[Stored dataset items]
========================================

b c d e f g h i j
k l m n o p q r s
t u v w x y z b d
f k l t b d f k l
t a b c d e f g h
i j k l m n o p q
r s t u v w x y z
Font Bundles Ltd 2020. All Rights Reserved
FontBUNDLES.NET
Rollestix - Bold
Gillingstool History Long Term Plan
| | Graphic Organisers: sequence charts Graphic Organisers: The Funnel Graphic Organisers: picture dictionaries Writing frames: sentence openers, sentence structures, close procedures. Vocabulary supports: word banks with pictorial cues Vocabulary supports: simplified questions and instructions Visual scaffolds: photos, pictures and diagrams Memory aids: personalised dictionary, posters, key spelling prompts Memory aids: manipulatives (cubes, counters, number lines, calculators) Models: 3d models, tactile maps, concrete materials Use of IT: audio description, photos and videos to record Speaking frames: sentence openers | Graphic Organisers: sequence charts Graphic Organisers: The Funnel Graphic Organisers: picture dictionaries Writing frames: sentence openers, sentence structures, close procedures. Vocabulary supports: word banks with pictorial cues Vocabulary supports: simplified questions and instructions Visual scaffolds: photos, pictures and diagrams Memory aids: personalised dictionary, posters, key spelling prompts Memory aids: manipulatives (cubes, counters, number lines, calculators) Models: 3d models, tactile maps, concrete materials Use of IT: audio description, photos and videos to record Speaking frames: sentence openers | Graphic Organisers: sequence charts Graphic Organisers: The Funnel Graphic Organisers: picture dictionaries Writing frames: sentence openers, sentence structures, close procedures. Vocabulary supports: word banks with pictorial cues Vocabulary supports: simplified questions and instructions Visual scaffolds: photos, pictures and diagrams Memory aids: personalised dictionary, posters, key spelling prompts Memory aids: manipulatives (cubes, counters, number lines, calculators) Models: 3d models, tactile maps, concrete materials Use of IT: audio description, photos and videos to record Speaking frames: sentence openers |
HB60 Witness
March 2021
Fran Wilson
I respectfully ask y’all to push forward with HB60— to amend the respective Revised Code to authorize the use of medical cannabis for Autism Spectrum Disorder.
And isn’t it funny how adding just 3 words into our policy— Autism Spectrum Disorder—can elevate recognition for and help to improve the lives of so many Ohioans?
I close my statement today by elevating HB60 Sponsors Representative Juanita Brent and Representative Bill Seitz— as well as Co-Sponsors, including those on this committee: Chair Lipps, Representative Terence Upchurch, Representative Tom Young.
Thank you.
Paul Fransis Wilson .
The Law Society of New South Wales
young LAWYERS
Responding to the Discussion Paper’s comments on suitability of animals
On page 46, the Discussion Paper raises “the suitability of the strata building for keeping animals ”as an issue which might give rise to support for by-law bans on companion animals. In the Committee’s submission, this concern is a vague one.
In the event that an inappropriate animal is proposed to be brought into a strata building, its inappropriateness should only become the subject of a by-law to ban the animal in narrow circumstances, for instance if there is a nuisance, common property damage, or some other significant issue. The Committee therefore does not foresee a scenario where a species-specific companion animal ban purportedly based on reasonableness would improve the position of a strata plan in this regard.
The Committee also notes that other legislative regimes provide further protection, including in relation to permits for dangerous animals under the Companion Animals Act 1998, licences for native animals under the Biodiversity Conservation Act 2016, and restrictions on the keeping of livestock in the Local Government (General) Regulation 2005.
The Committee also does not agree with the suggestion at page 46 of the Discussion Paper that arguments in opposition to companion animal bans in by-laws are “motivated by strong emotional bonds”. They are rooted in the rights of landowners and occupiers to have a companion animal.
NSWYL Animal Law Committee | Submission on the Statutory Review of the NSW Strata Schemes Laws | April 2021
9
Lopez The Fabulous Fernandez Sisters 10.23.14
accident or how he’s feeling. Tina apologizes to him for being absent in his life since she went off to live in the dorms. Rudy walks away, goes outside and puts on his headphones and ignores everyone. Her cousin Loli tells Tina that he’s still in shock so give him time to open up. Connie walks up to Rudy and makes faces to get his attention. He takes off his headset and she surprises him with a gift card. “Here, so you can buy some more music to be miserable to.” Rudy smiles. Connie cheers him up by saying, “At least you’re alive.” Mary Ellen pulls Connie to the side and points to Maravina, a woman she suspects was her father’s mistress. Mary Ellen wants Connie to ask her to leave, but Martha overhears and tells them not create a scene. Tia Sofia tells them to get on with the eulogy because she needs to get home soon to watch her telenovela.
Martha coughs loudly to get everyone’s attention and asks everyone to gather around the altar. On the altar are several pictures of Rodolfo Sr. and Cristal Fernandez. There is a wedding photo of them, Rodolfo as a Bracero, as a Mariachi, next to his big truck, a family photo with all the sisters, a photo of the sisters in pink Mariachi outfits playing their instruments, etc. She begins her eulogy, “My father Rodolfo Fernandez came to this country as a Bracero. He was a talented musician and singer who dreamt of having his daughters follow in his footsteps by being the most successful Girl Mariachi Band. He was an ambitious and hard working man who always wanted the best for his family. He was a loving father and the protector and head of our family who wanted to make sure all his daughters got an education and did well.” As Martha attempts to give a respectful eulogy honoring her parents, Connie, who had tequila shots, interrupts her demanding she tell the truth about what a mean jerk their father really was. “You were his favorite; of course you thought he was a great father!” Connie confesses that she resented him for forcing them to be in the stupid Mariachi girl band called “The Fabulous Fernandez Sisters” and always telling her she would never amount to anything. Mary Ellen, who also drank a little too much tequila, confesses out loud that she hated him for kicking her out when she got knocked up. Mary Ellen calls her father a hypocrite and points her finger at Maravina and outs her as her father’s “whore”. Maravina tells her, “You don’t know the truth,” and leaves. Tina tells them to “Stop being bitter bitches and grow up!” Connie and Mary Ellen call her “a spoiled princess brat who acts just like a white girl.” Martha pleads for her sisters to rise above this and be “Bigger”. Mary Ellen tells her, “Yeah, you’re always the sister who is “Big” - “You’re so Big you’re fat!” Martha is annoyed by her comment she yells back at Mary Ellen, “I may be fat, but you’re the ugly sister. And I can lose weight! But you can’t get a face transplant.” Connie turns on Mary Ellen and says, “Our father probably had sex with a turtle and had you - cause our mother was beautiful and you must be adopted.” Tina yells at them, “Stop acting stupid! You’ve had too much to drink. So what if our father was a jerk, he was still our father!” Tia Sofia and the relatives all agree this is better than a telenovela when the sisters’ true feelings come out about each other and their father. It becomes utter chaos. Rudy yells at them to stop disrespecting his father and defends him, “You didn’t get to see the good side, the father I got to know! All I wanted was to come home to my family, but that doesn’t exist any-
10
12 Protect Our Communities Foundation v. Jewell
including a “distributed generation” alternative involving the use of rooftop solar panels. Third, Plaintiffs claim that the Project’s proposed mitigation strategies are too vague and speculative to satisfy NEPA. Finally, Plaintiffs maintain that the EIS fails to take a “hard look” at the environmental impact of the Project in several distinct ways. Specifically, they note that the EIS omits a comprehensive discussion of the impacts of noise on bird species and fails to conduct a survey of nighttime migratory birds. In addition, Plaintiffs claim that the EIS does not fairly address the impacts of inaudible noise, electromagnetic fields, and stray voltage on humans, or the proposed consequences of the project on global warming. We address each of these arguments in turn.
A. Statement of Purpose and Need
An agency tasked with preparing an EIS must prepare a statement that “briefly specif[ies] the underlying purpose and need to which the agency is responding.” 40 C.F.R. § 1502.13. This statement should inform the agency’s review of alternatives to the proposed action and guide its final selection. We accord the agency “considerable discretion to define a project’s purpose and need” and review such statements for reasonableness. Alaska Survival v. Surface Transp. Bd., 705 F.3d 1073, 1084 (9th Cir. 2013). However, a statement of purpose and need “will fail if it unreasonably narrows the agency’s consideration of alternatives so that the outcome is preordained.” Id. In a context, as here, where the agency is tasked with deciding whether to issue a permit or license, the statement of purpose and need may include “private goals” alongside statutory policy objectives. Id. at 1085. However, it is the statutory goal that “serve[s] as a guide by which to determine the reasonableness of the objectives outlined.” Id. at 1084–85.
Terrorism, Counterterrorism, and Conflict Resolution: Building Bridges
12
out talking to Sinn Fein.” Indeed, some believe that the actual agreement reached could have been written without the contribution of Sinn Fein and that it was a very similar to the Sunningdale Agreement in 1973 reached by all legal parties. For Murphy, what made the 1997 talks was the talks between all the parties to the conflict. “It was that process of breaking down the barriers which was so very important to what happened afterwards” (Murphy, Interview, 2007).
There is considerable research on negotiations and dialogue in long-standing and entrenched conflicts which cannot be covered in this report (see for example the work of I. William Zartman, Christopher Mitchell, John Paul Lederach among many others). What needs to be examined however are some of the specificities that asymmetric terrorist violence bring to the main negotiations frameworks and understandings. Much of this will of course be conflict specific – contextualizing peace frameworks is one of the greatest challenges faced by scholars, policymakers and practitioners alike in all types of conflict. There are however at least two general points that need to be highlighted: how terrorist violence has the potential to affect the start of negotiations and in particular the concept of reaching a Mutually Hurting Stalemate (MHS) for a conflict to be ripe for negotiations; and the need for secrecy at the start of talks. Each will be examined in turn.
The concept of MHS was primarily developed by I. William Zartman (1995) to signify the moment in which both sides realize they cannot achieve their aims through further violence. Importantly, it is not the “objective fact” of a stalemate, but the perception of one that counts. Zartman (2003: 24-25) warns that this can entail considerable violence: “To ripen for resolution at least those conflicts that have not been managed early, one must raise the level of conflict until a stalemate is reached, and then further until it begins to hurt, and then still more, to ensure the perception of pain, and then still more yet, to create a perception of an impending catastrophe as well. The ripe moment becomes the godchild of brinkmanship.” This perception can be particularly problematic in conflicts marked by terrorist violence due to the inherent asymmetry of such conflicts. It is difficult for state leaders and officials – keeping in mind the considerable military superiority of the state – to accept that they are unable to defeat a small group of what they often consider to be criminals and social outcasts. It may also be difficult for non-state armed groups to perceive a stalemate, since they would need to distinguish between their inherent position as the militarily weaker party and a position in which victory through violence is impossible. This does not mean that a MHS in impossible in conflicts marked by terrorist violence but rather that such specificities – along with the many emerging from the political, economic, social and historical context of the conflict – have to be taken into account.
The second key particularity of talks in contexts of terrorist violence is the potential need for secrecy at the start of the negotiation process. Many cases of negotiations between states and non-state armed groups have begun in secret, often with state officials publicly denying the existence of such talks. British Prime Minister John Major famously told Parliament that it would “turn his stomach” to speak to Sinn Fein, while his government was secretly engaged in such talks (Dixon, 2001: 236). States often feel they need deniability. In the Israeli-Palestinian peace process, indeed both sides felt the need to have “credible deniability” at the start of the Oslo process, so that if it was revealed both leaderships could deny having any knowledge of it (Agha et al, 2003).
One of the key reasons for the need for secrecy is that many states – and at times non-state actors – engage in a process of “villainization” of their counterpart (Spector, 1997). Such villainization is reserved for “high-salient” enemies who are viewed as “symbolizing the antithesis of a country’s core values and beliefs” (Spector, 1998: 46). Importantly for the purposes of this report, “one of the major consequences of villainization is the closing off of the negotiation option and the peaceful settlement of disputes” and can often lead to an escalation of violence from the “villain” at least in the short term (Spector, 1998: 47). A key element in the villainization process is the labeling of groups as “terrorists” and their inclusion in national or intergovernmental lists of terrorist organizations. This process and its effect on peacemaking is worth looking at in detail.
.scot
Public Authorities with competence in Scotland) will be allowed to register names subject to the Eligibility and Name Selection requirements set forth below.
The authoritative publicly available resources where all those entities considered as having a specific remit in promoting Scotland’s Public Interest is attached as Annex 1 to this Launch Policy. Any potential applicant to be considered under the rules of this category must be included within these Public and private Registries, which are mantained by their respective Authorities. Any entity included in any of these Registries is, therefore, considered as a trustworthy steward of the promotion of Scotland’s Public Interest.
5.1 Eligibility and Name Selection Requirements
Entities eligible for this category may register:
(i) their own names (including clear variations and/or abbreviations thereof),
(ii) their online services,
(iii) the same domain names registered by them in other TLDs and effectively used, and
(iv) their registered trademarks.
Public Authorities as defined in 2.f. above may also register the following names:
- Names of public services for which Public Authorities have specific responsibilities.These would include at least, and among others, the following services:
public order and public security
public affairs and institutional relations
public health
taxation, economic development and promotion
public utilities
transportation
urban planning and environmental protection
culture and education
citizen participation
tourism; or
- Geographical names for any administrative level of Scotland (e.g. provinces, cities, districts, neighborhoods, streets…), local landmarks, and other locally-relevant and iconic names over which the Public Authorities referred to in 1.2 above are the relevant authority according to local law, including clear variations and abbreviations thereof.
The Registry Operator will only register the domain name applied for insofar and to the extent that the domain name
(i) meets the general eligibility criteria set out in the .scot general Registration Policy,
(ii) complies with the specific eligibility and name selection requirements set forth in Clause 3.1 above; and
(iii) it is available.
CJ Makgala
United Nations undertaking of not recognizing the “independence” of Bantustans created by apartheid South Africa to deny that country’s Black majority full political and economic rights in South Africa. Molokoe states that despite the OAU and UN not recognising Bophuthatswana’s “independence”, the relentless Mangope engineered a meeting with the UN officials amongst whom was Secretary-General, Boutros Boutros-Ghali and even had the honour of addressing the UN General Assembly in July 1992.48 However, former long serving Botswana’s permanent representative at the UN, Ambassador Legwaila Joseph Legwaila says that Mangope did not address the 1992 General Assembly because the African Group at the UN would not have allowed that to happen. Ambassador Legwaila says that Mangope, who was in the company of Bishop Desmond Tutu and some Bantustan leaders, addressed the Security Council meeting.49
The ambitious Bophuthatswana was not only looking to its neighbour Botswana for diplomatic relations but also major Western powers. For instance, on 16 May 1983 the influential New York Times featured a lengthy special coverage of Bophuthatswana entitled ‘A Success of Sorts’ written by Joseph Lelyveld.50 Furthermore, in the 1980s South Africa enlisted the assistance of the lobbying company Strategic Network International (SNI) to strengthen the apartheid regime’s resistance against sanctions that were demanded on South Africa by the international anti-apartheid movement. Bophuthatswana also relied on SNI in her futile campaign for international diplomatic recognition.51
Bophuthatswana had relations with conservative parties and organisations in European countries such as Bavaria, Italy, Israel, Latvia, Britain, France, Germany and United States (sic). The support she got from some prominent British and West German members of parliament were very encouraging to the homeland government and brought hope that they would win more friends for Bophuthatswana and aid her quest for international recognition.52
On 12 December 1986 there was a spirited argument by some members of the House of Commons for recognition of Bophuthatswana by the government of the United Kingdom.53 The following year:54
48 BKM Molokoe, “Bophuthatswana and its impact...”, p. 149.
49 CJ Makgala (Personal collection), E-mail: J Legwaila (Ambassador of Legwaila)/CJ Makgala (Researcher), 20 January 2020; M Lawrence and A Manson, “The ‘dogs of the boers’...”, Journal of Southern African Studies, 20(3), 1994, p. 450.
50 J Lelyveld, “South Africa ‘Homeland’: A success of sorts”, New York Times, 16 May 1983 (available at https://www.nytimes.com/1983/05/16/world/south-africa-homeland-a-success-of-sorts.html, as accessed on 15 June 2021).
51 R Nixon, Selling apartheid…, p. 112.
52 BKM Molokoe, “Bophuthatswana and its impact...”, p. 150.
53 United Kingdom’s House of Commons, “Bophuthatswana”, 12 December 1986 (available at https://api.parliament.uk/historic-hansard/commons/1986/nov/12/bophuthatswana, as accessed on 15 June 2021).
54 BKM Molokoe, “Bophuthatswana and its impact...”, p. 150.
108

========================================

Return, with no change at all, every line in the entries above from the line containing "12 Protect Our" through the line containing "A. Statement of Purpose and Need".

(THE ANSWER)
12 Protect Our Communities Foundation v. Jewell
including a “distributed generation” alternative involving the use of rooftop solar panels. Third, Plaintiffs claim that the Project’s proposed mitigation strategies are too vague and speculative to satisfy NEPA. Finally, Plaintiffs maintain that the EIS fails to take a “hard look” at the environmental impact of the Project in several distinct ways. Specifically, they note that the EIS omits a comprehensive discussion of the impacts of noise on bird species and fails to conduct a survey of nighttime migratory birds. In addition, Plaintiffs claim that the EIS does not fairly address the impacts of inaudible noise, electromagnetic fields, and stray voltage on humans, or the proposed consequences of the project on global warming. We address each of these arguments in turn.
A. Statement of Purpose and Need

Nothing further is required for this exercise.